* Textauszug:

::::::

Ein Prozess

Essay, Januar 2008, vorgetragen im Zuge des Nebenstudiums zur zertifizierten Fallmanagerin

Alle reden von der Gewalt, mit der einige Kinder und Jugendliche ihren Alltag bestreiten. Da will ich nicht nachstehen und meine Gedanken in die Welt schicken (na ja, zumindest an die Besucherinnen und Besucher der edition hollerbusch).

 

Ich werde hier nicht mit negativen Statistiken und deren positiven Zahlen aufwarten, das geschieht an anderer Stelle schon zur Genüge und es gibt Leute, die geilen sich geradezu daran auf, wenn sie immer noch wieder neue Zahlenwerke der Öffentlichkeit preisgeben, wobei niemand genau prüfen kann, ob und welche Zahlen denn nun die „echten“ sind. Ich werde jetzt auch nicht davon anfangen „als wir noch einen Kaiser hatten“. Die Zeiten hatten ebenfalls ihre schlechten Seiten und mit Ladestöcken im Rücken und der Siebenschwänzigen Peitsche an der Wand konnte sich kein freier Geist entwickeln. Das – hoffe ich – haben wir doch überwunden.

 

Was hat sich aber geändert? Erstens einmal sind wir viele mehr geworden auf dieser Welt. Die Bevölkerungszahl verdichtet sich so allmählich auf der Erde und besonders dicht ist sie in den großen Städten. Da kommt zusammen, was sehr unterschiedlich ist. Charakterlich - meine ich, national - meine ich, persönlichkeitsgeprägt - meine ich. Die Liste ist endlos.

 

Gleich sind wir dem Grunde nach nur, weil wir einer Spezies angehören. Wir werden geboren, weil es Eltern gibt – ja, Eltern. Eine Mutter und einen Vater. Denn über den Zeugungsakt sind wir uns wohl alle einig. Noch. Es wird vielleicht eines Tages anders sein und Aldous Huxleys "Schöne neue Welt" wird dann leider Recht behalten haben. Aber zu dieser Zeit ist die Elternschaft eher noch die Regel. Auch, wenn nicht alle Eltern gemeinsam die Kinder aufziehen und manchmal fehlt es überhaupt an der nachgeburtlichen Betreuung auch nur eines Elternteils. Dies vorweg geschickt, wird irgendwie deutlich, dass uns so vieles nicht trennt, wenn man den Homo sapiens sapiens (d.h. „der weise kluge Mensch – hört, hört!) betrachtet.

 

Aber Unterschiede gibt es dennoch. Siehe oben.

::::::

* Datenteil:
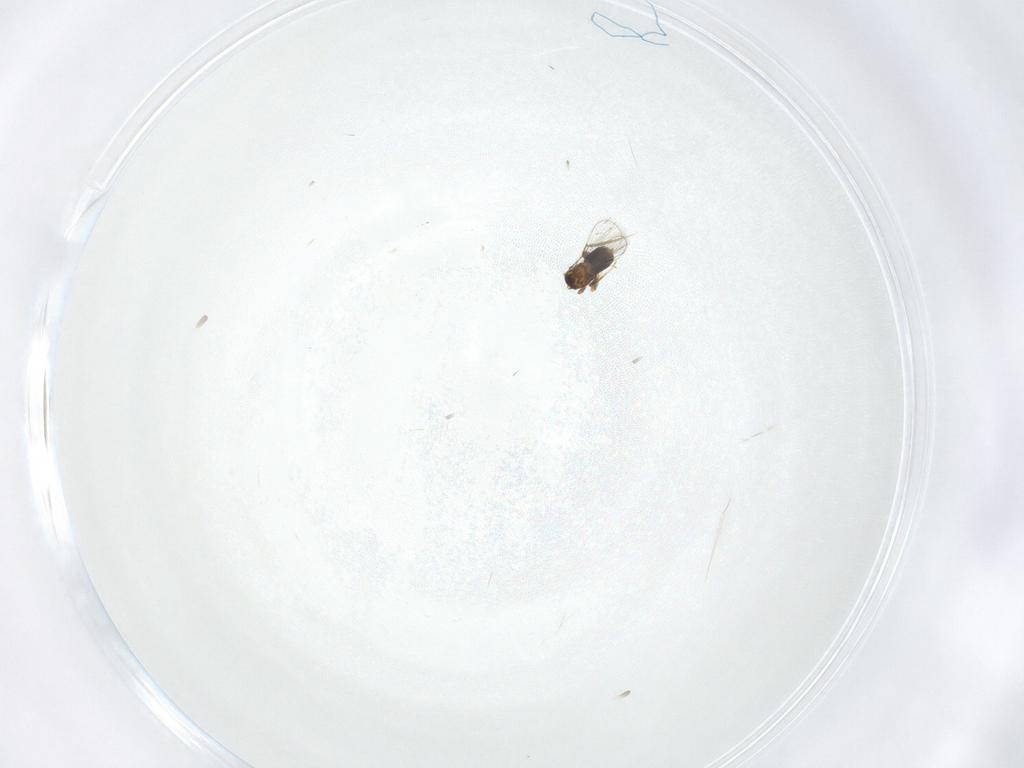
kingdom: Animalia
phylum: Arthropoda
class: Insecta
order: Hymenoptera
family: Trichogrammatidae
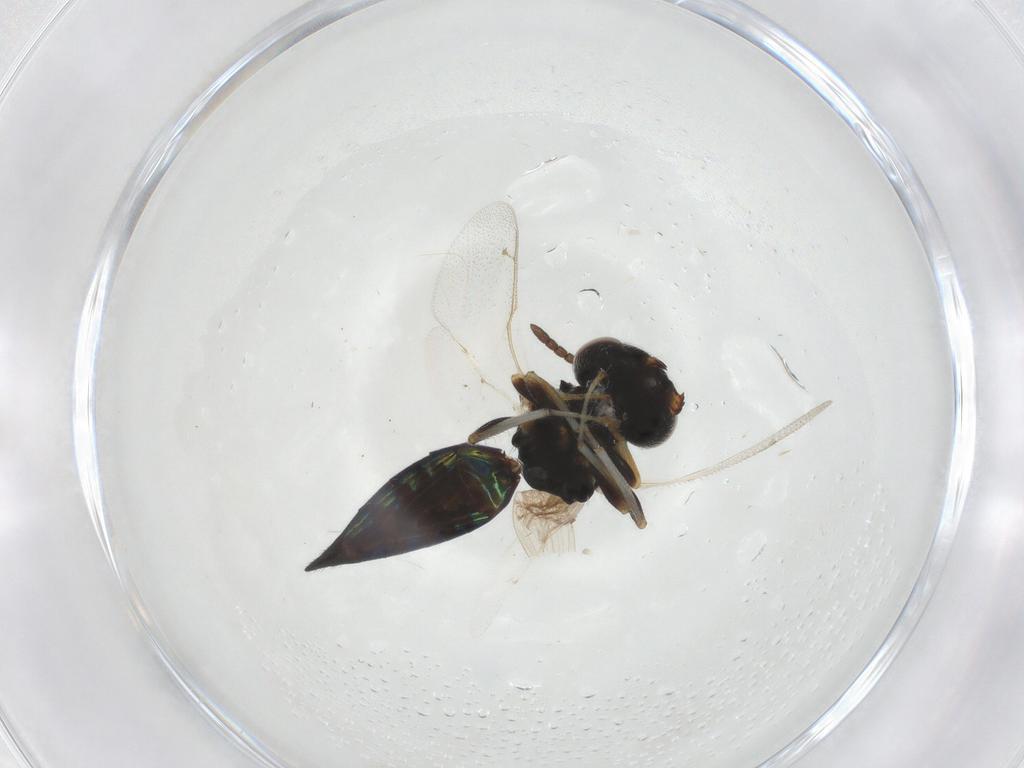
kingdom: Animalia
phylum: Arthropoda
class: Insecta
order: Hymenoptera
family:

::::::

* Arbeitsauftrag: Schreibe den Essay über Gewalt bei Kindern und Jugendlichen im Anschluss an den Satz „Siehe oben.“ weiter.

* Ergebnis:
Beleuchten wir als Beispiel mal eine herausgegriffene Szenerie der Großstadt Hamburg (und die ist im Verhältnis eine kleine Stadt, verglichen mit Metropolen wie Mexico City und Tokio; ich hab grad gelesen, dass in China die Millionenstädte immer mehr werden). Also, Hamburg hat noch nicht einmal zwei Millionen und liegt an 132. Stelle auf der Liste der Millionenstädte, Zuviel des Guten, wie ein Zukunft schauender Landsmann aus Großbritannien - oder war es ein Franzose - ? der Name ist mir grad entfallen - schon im 18. Jh festgestellt hat. Er stellte die These auf, dass nur eine begrenzte Anzahl von Menschen ungestört miteinander auf begrenztem Raum leben kann. Er führte aus, dass 20 Menschen einander lieben und vertrauen, 200 Menschen einander mögen und sich treffen, 2000 Menschen noch miteinander, ohne größeren Schaden zu nehmen, leben können; bei 20000 hört der Spaß auf. Wenn die Anonymität einsetzt, entfällt die Verantwortung des Einzelnen für die Vielen.

Nun leben hier in Hamburg Menschen auf begrenztem Raum in einer weitaus größeren Anzahl zusammen, die, lebten sie in den genannten Gruppengrößen, vermutlich nicht die Probleme hätten, die heute an der Tagesordnung sind. Eine Gruppe mit 200 Menschen würde sich kennen, sogar noch gut. Der Bengel von drei Häusern weiter würde den Opa des Nachbarn namentlich grüßen und ihm manchmal ein Brot vom Bäcker holen. Würde er dies nicht tun, hätte er schon kein Benimm und keine Ehre mehr am Leib und vor allem wären seine Eltern traurig darüber. Das Mädchen ein paar Straßen weiter würde wissen, wem sie vertrauen kann und jemand, der sich an ihr vergreifen würde, wäre verbannt und geächtet. Die Gegend, in der diese Menschen leben, hat Platz für Abenteuer am Fluss, die Familie gibt den Kindern das Wissen weiter und es ist immer Zeit für ein Schwätzchen und für die Beantwortung dringender Fragen wie z.B., weshalb die Vögel nach Süden ziehen, wenn es Zeit ist und welche Zeit die beste ist, um die Kartoffeln zu ernten.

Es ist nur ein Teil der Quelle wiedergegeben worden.